Neu dabei ist unter anderem die Disziplin „Slopestyle“. Hierbei fahren die Ski- und Snowboardfahrer einen Hindernisparcours ab, schlittern über Stangen oder an Steilwänden entlang und springen über unterschiedlich große Schanzen. Punktrichter bewerten den Schwierigkeitsgrad und die Ausführung der Tricks.

Im Ski-Freestyle wird es außerdem erstmals in der „Halfpipe“ zur Sache gehen – einer beim Snowboard schon seit 1998 etablierten Disziplin. Die Sportler fahren im Zickzack durch eine nach oben offene Halbröhre, wobei sie über die Kanten der Röhre hinausspringen und meterhohe Sprungkunststücke vorführen.

Zwei Saltos, dreieinhalb Schrauben

Die Leistungsentwicklung ist insbesondere in diesen Disziplinen enorm. Ein Beispiel dafür ist der so genannte „Cork“. Dieser Sprung, der aus gleichzeitigen Saltos und Schrauben besteht, ist so etwas wie der Axel im Eiskunstlauf. Er ist der schwierigste Sprung und Maß aller Dinge. Bei den Winterspielen von Vancouver 2010 begeisterte der amerikanische Doppel-Olympiasieger und Snowboard-Virtuose Shaun White die Zuschauer mit einem „Double Cork 1260“, also zwei Saltos mit dreieinhalb Schrauben.
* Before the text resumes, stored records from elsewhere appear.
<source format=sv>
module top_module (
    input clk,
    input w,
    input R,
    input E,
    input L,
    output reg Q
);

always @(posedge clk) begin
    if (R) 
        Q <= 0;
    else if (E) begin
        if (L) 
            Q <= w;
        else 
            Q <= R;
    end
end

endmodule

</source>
Ein waghalsiges Kunststück, das vorher kaum jemand für möglich gehalten hatte. Heute gehört diese Figur zum Standard der männlichen Spitzenleute dieser Disziplin. Wer den doppelten „Cork“ nicht mit vier kompletten Schrauben oder am besten gleich in dreifacher Ausführung beherrscht, hat in Sotschi keine Medaillenchance.
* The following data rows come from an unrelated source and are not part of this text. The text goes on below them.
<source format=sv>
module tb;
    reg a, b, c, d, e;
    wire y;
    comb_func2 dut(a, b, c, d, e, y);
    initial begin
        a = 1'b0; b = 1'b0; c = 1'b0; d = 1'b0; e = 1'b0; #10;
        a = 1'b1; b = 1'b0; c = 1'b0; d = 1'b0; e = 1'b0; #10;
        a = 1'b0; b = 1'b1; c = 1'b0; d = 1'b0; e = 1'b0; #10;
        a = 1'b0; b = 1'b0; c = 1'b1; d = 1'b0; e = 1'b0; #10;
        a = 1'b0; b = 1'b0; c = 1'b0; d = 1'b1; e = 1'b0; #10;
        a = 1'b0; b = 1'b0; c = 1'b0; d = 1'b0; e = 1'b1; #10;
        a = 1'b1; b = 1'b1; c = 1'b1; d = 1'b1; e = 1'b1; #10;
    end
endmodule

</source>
Mit dem Leistungsniveau steigt der Anspruch an die Athletik, genauso wie die körperliche Belastung und Verletzungsgefahr, denen sich die mitunter erst 15-jährigen Freestyler aussetzen. Prominente Beispiele für schwere Unfälle im Profibereich gab es mehrere. 2009 lag der Amerikaner Kevin Pearce, der damals zur absoluten Weltspitze im Snowboarden gehörte, nach einem Trainingssturz wochenlang mit einem Schädel-Hirn-Trauma im künstlichen Koma. Ein Schock für die Szene war dann der Tod der kanadischen Ski-Freestyle-Ikone Sarah Burke. Sie verunglückte 2012 beim Training in der Halfpipe.
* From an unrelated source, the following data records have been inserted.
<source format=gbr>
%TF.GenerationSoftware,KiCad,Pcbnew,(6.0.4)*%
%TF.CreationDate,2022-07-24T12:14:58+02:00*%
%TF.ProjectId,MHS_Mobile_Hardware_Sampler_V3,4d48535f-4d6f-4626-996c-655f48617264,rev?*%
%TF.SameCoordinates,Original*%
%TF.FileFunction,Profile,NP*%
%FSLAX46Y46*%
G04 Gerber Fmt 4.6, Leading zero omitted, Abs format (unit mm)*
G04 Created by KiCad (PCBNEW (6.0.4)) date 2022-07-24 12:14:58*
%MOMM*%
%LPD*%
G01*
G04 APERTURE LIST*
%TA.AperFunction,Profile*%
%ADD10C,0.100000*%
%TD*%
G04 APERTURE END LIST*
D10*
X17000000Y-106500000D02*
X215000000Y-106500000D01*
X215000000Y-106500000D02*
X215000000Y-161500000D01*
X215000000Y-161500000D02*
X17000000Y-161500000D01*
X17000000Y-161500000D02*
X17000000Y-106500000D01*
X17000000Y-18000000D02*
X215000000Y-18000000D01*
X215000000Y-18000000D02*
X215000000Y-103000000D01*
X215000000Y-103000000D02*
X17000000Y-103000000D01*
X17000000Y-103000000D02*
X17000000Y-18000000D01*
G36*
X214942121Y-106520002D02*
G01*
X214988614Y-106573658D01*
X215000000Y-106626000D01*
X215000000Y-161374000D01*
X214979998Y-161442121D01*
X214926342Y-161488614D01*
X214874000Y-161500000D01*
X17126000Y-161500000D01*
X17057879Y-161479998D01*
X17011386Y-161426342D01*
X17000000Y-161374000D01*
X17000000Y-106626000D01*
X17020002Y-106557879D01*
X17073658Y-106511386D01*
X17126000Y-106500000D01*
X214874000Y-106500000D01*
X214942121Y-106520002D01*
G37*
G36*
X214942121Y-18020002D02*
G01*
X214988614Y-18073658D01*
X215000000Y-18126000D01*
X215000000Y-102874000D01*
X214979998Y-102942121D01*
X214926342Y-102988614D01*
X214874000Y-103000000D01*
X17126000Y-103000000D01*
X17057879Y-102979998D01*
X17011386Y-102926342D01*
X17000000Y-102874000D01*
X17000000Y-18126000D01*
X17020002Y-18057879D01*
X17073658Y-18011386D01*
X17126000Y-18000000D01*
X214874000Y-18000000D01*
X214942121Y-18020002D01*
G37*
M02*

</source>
Unfälle verdüsterten auch die Vorbereitungsphase auf die olympischen Wettkämpfe. Die brasilianische Ski-Freestylerin Lais Souza fuhr gegen einen Baum und liegt nun mit Lähmungen auf der Intensivstation. Und beim ersten Trainingslauf auf der olympischen Slopestyle-Strecke im Rosa Chutor Extrem Park gab es gleich mehrere Verletzte. Am Montag stürzte der Norweger Torstein Horgmo, einer der Favoriten auf Gold, und brach sich das Schlüsselbein. Die Organisatoren in Sotschi haben daraufhin den Slopestyle-Kurs vorsichtshalber entschärft. Trotzdem kam es am Dienstag und Mittwoch beim Training der Frauen zu weiteren schweren Stürzen.